The training dataset is built from NASA's AI4Mars Dataset which uses labeled images from the Curiosity, Spirit, and Opportunity rovers. The images for inference come from NASA's Mars Rover Photos API. The segmentation labels on the images belong to four possible classes:
- sand
- soil
- bedrock
- big rock
This project uses the PyTorch implementation of the YOLOv5 model to conduct the object detection task. Because the AI4Mars dataset uses segmentation labels but the YOLO model provides bounding box outputs, the data is transformed to the bounding box format and cleaned.

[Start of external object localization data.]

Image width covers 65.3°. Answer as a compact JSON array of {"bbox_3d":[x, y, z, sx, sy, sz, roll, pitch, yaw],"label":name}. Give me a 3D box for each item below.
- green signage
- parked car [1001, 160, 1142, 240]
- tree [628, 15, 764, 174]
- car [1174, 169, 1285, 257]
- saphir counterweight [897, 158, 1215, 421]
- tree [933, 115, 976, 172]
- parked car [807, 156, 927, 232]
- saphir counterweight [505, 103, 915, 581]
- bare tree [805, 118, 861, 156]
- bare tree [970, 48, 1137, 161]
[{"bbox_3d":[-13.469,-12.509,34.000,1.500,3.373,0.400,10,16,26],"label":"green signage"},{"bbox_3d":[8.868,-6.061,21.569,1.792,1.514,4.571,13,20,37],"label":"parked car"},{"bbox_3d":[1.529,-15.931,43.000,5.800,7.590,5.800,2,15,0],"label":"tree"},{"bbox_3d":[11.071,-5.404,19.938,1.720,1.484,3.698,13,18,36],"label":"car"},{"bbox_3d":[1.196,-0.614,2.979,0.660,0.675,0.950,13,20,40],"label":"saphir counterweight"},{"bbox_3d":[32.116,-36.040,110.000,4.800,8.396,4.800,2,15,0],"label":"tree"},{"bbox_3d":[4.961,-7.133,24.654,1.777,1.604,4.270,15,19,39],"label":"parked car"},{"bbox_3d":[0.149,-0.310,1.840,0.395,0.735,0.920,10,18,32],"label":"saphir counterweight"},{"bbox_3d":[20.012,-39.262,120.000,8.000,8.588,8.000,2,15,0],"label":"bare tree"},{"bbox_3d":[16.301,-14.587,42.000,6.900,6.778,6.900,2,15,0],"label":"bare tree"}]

Please see You Only Look Once: Unified, Real-Time Object Detection for the original YOLO model architecture.
The predict.py
file contains the model prediction logic, and the util
package in the root folder contains helper
functions for downloading the model and data, interacting with the NASA API, transforming data, and more. The Quickstart
notebook walks through loading the data and model, making predictions, and onboarding the model to Arthur.
There are two additional subfolders of note:
The training
folder contains all the code needed to build the model yourself. The "AI4Mars Data Preprocessing"
notebook walks through downloading the original NASA AI4Mars dataset, converting the segmentation masks into bounding
boxes, and cleaning the data. The "AI4Mars Model Training" notebook contains a simple command to train the YOLOv5 model.
The deploy
folder contains code to deploy the Quickstart notebook to SageMaker Processing. This is adapted from the
SageMaker Run Notebook project. Step through the "SageMaker
Deployment" notebook to create infrastructure in your AWS account to update your Arthur model with a fresh stream of
images from the NASA API on a daily basis.
Data is downloaded to the api-data-download
folder and then copied to the api-data
folder, creating two copies of
each image downloaded. This is because SageMaker inputs and ouptuts must be unique, so in AWS the download folder is
ephemeral while the api-data
folder always contains the full set of images that have ever been downloaded, in your
specified S3 bucket.